FormKeeper maintains this level of security and functionality of CakePHP’s security component. The way FormKeeper achieves this is simply down to order of execution. FormKeeper taps into the power of the Form Helper by overriding how it creates field names. So basically Security Component generates it’s tokens (found in Form::secure()) against FormKeepers new field names. Coming back is also a matter of execution. FormKeeper remaps/restitches the hashed/protected field names back into the proper data[Model][fieldname] structure, because Security Component get’s its eager hands on the data ready to crush with the blackHole method.

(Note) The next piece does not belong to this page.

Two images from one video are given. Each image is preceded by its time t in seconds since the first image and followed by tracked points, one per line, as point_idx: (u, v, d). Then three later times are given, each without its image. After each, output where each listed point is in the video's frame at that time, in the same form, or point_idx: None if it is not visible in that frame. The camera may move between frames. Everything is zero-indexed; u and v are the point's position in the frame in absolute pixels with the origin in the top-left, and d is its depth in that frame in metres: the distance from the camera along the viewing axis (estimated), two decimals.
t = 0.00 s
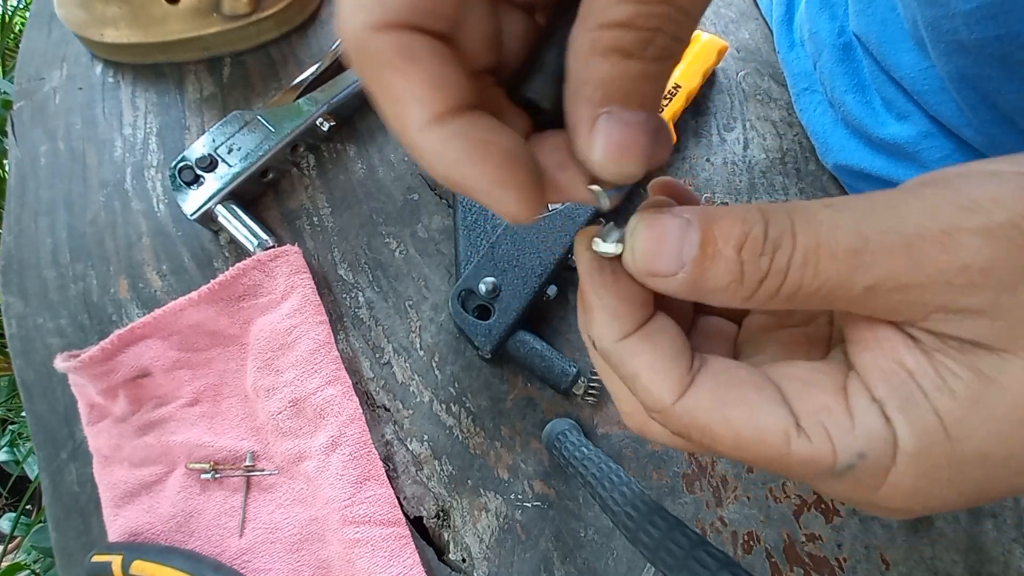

So in effect FormKeeper gets in and out before Security component knows any different.
Thats It!
This is an early release of the plugin, and is not tested in production just yet. Expect many updates to come in the near future, and hopefully some test cases to be written. Also if you’re using the security component, then please include it after the FormKeeper component at this point in time, as that is what has been *thoroughly* tested with. Thank you in advance for any comments and feedback left! If you’re having issues with the plugin, I usually respond pretty fast with updates or advice. Enjoy!
Posted by voidet –
Tagged as CakePHP, component, components, form, formhelper, formkeeper, github, helper, keeper, PHP, plugin, Programming, tutorial
Categorised under CakePHP
2 Comments
Great idea! I haven’t looked at the code but can you override the “id” value? The reason is that it is typically used as a CSS selector for JavaScript functionality. jQuery example: $(‘#username’).
Hey Shane,
Thanks for the reply. I’ve added in the ability to override the ID attribute of the field. Just put it in the field options as you normally would. Also updated the documenation to reflect that
Thanks for the heads up. Let me know if you have it up and working on your end!